Energy-storing smart bricks could provide lighting in houses

By Jonathan Campion
Researchers at Washington University in Missouri have developed ‘smart bricks’, which store energy like a battery and can be recharged...

The findings for this study were recently published in the journal Nature Communications. The research is still at the proof-of-concept stage, but the researchers have claimed that the bricks - which are the ordinary red house bricks used in construction, coated with a conductive coating known as Pedot - can store substantial amounts of energy. Researchers estimate that 50 such bricks can store enough energy to power lighting for five hours.

Energy experts have voiced varying opinions about the potential for these smart bricks.
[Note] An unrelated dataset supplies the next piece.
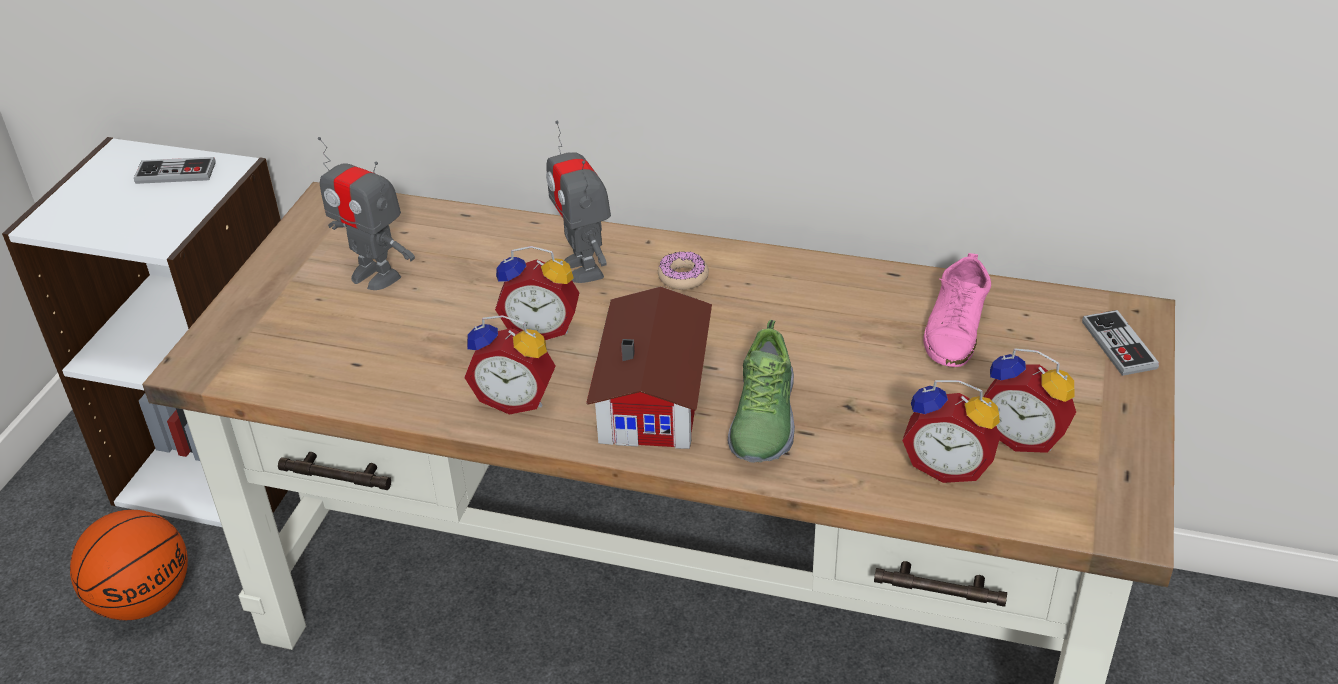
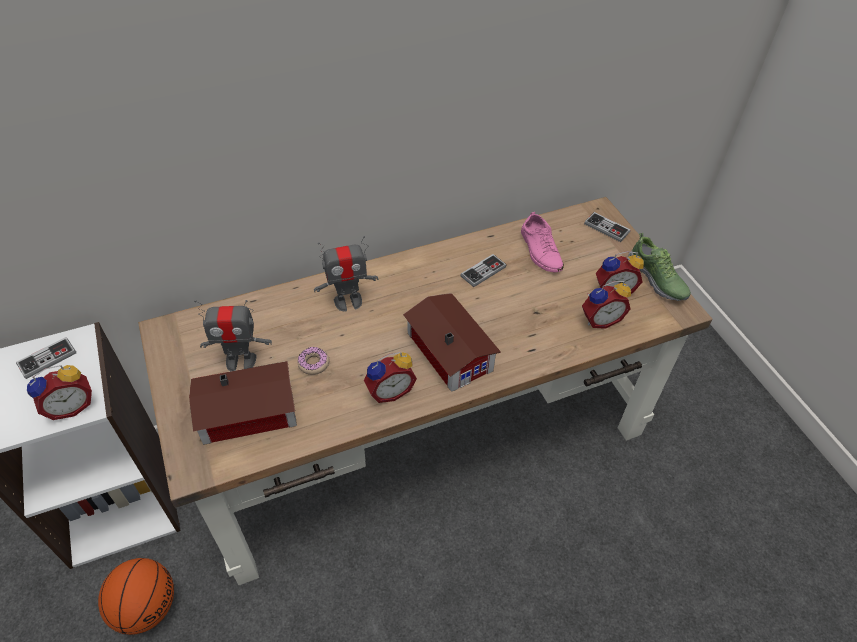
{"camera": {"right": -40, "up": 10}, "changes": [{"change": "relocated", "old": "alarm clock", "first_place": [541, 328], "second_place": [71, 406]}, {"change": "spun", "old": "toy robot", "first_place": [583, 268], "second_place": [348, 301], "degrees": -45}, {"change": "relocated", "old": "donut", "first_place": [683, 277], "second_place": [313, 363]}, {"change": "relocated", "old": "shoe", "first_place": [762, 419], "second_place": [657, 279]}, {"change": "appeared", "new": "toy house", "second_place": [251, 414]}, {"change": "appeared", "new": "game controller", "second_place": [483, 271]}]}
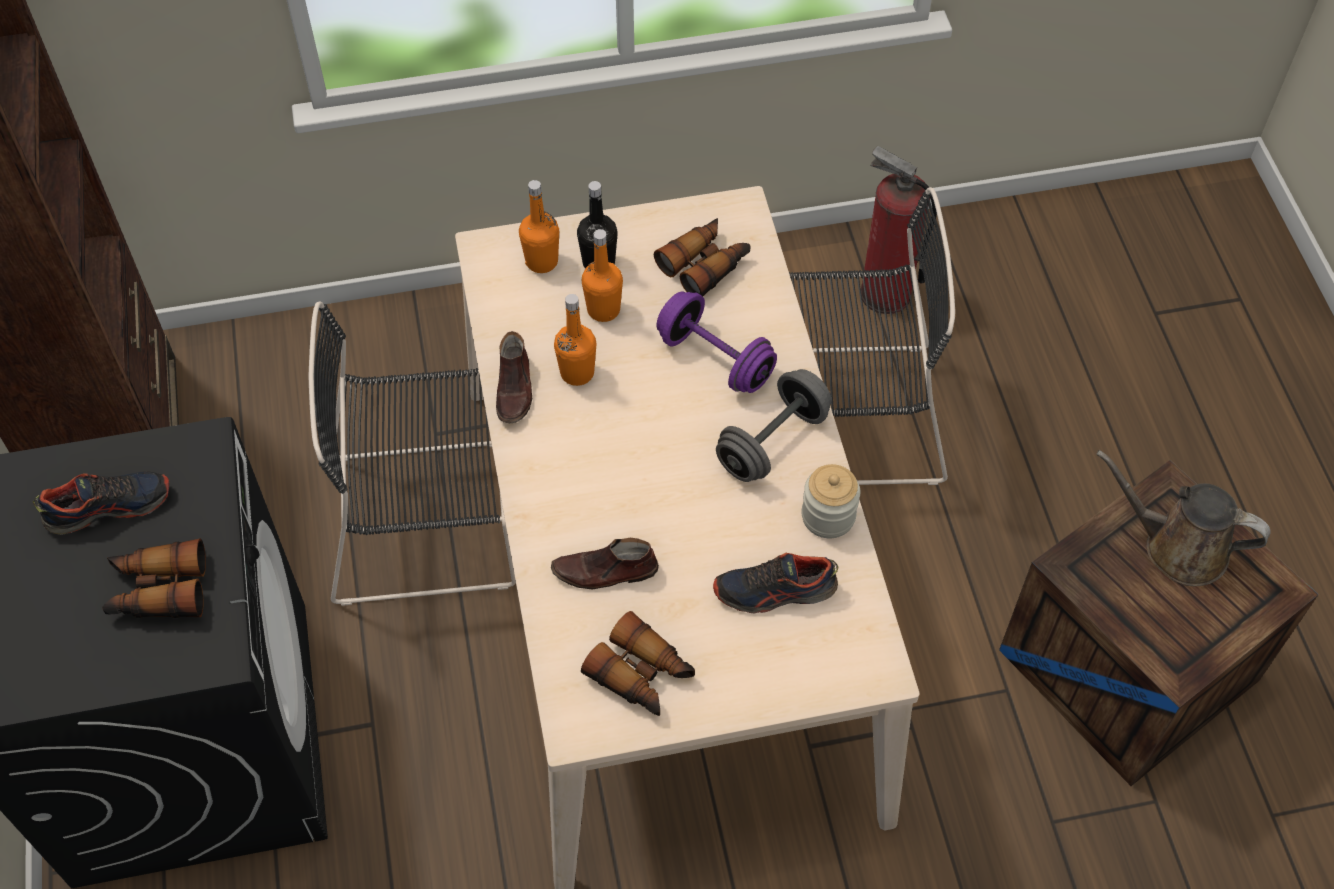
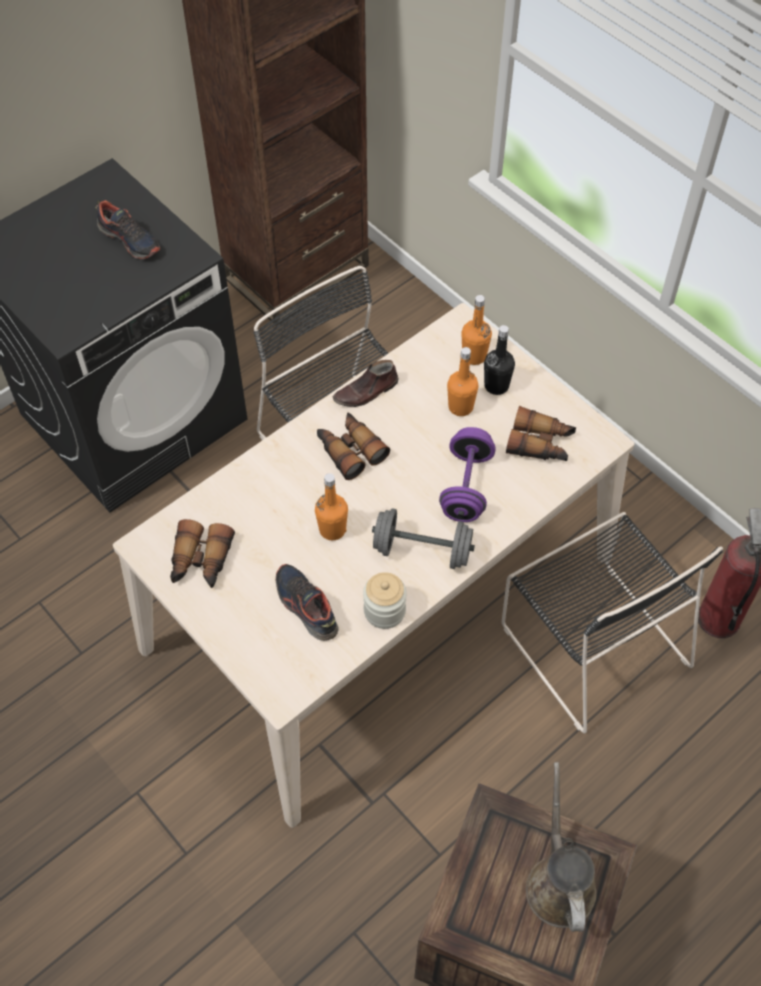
{"camera": {"right": 60, "up": 0}, "changes": [{"change": "relocated", "old": "binoculars", "first_place": [158, 590], "second_place": [350, 450]}, {"change": "missing", "old": "brown shoe", "first_place": [605, 572]}, {"change": "relocated", "old": "orange bottle", "first_place": [577, 373], "second_place": [332, 529]}]}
The author of the study, Professor Julio D’Arcy, was optimistic, commenting: “Advantageously, a brick wall serving as a supercapacitor can be recharged hundreds of thousands of times within an hour. If you connect a couple of bricks, microelectronics sensors would be easily powered”.

However, Richard McMahon, the professor of power electronics at the University of Warwick, expressed reservations: “The samples that have been made are small and although some indication is given about how they can be made into bigger units it’s obvious that any useful application would require modules, comprising a number of devices, at least the size of a standard brick. Brick is a brittle material and so handling relatively thin sheets for assembly into modules could be an issue”.